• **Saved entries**
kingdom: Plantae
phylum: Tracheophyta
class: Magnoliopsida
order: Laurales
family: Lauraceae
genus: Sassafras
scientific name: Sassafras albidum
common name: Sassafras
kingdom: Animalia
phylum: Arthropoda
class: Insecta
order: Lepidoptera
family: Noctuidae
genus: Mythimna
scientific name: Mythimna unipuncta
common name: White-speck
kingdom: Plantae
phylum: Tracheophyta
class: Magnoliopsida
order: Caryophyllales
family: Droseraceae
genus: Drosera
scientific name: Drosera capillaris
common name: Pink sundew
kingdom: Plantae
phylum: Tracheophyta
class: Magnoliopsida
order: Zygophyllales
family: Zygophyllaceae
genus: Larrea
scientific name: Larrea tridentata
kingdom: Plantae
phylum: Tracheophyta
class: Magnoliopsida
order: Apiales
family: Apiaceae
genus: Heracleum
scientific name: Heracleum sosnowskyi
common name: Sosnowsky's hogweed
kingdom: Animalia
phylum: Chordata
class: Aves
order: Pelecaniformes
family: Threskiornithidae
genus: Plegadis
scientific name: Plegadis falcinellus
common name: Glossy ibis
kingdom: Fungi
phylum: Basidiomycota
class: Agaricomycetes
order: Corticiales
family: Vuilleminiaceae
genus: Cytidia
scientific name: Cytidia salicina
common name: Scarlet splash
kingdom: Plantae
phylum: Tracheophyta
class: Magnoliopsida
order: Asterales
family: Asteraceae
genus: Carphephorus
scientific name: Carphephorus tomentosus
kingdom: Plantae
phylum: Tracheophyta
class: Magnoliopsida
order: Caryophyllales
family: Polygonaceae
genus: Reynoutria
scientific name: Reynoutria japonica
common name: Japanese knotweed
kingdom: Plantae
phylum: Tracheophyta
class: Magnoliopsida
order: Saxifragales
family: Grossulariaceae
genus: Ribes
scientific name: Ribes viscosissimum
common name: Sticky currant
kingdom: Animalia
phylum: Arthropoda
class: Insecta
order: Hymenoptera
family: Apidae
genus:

• **INSTRUCTIONS TO FOLLOW**
Change "common name" to "vernacular name" throughout the lines above, and leave everything else in them as it is.

• **EXERCISE SOLUTION**
kingdom: Plantae
phylum: Tracheophyta
class: Magnoliopsida
order: Laurales
family: Lauraceae
genus: Sassafras
scientific name: Sassafras albidum
vernacular name: Sassafras
kingdom: Animalia
phylum: Arthropoda
class: Insecta
order: Lepidoptera
family: Noctuidae
genus: Mythimna
scientific name: Mythimna unipuncta
vernacular name: White-speck
kingdom: Plantae
phylum: Tracheophyta
class: Magnoliopsida
order: Caryophyllales
family: Droseraceae
genus: Drosera
scientific name: Drosera capillaris
vernacular name: Pink sundew
kingdom: Plantae
phylum: Tracheophyta
class: Magnoliopsida
order: Zygophyllales
family: Zygophyllaceae
genus: Larrea
scientific name: Larrea tridentata
kingdom: Plantae
phylum: Tracheophyta
class: Magnoliopsida
order: Apiales
family: Apiaceae
genus: Heracleum
scientific name: Heracleum sosnowskyi
vernacular name: Sosnowsky's hogweed
kingdom: Animalia
phylum: Chordata
class: Aves
order: Pelecaniformes
family: Threskiornithidae
genus: Plegadis
scientific name: Plegadis falcinellus
vernacular name: Glossy ibis
kingdom: Fungi
phylum: Basidiomycota
class: Agaricomycetes
order: Corticiales
family: Vuilleminiaceae
genus: Cytidia
scientific name: Cytidia salicina
vernacular name: Scarlet splash
kingdom: Plantae
phylum: Tracheophyta
class: Magnoliopsida
order: Asterales
family: Asteraceae
genus: Carphephorus
scientific name: Carphephorus tomentosus
kingdom: Plantae
phylum: Tracheophyta
class: Magnoliopsida
order: Caryophyllales
family: Polygonaceae
genus: Reynoutria
scientific name: Reynoutria japonica
vernacular name: Japanese knotweed
kingdom: Plantae
phylum: Tracheophyta
class: Magnoliopsida
order: Saxifragales
family: Grossulariaceae
genus: Ribes
scientific name: Ribes viscosissimum
vernacular name: Sticky currant
kingdom: Animalia
phylum: Arthropoda
class: Insecta
order: Hymenoptera
family: Apidae
genus:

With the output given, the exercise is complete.